Archive of UserLand's first discussion group, started October 5, 1998.

Re: I do my part to help the Mac

Author:Jeff A. Campbell
Posted:4/28/1999; 3:03:38 PM
Topic:Linux' wide open spaces
Msg #:5394 (In response to 5383)
Prev/Next:5393 / 5395

>We've had more success with a bi-platform product, and we'll make >decisions about new platforms based on all we know about the >potential market for the software and our own goals

But Dave, you basically just announced that you are looking toward a uni-platform solution. It sounds to me that you are planning on leaving the Mac platform (not porting to MacOSX - a platform which will be Apple's mainstay within a year - is the same as pulling out of the platform immediately). You can't have it both ways.

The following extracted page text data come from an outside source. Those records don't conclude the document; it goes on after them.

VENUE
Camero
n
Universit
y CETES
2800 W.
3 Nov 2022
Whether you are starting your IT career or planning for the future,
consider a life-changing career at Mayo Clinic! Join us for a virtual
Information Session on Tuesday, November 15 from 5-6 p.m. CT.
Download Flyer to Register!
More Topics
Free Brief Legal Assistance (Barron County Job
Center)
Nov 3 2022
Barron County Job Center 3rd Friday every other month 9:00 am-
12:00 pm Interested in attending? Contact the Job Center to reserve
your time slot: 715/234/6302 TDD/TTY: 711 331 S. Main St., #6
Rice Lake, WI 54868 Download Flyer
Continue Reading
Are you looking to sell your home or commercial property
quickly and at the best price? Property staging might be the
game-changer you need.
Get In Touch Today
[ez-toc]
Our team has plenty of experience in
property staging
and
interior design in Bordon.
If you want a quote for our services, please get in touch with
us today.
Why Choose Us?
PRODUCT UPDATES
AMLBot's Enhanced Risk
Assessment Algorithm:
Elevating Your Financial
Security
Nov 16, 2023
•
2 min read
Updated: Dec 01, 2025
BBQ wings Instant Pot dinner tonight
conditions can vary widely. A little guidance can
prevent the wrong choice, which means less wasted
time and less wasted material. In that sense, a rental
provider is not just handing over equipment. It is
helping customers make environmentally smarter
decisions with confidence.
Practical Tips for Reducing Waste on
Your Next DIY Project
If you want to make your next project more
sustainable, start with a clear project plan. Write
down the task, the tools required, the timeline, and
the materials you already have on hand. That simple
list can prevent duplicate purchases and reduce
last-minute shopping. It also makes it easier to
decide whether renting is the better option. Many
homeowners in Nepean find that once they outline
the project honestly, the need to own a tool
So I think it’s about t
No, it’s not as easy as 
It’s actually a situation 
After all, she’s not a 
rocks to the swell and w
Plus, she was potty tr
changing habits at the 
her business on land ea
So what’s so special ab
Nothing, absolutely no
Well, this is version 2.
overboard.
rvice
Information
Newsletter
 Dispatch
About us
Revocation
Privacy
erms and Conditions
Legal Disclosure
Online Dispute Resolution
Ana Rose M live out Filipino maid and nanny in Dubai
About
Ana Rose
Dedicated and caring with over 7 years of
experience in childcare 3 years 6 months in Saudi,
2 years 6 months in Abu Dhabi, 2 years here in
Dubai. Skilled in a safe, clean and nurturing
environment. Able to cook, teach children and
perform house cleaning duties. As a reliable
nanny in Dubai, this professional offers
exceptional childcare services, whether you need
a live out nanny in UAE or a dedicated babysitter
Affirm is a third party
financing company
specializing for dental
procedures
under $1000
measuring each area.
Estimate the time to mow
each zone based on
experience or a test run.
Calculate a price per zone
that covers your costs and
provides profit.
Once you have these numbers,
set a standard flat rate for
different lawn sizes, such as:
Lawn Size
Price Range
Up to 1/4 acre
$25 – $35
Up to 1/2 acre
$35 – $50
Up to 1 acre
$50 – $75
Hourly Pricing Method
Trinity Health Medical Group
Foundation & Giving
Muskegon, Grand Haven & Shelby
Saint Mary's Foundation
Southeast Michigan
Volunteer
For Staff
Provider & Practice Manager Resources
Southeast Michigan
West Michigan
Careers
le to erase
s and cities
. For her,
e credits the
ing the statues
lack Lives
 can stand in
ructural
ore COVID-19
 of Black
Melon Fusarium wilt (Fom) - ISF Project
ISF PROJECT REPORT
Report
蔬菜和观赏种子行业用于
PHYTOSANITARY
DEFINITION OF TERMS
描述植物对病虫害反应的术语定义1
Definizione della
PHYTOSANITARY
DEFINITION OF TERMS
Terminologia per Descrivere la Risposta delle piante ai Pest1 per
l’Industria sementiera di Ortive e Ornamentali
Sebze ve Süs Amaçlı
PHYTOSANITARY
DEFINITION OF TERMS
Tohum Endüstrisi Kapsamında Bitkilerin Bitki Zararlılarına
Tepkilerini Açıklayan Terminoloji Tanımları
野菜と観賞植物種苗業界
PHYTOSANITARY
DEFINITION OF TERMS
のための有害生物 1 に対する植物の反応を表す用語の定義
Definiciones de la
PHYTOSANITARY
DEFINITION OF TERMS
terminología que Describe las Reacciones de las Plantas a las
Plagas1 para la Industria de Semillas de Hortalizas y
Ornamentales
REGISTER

I've seen other companies try and fail in an attempt to hedge their bets. They stayed within the Mac market only in name, support for their products on the Mac side is limited at best, practically nonexistant at worst. These companies chose not to weather the storm with Apple, but have suddenly 'turned around' to reap in some of Apple's good fortune. Some people forget, but many of us don't.

If you abandon the Mac platform, do so quickly and painlessly. Don't prolong it into a "will he or won't he" situation. This breeds mistrust and apprehension in your customers - just ask Be, with their lack of PowerPC platform development. We won't blame you if you leave, you do run a business after all. But if you don't believe the ship is seaworthy, you'd do well to get off at the next port for those of us who do.

>Apple is free to pull the rug out from under the software that we >create and that you use.

I felt the same way - I own a PowerComputing clone, and was extremely upset with Apple when the clones were cut. I felt much the same way as you do. But now, I have been drawn back by the way Apple is doing business. They're courting developers with something more than sugar water this time. They're giving customers whatthey want, and we're coming in droves. They're exploring new paradigms in business that most companies wouldn't dream about with their open-source initiatives. Jobs has plugged the holes and turned the ship around.

You, on the other hand are pulling a rug out from underneath your developers. Remember Dave, you're not too different from Apple. You provide a platform for developers to work on. You provide the architecture and means to make things happen - this is admirable in its own right, even from the likes of Microsoft (even though I don't like Microsoft, heh). But you have to draw your lines and make your decisions solid and firm.

What you said - is it talk, or is it an announcement? If the latter, make it firm and you will gain few hard feelings.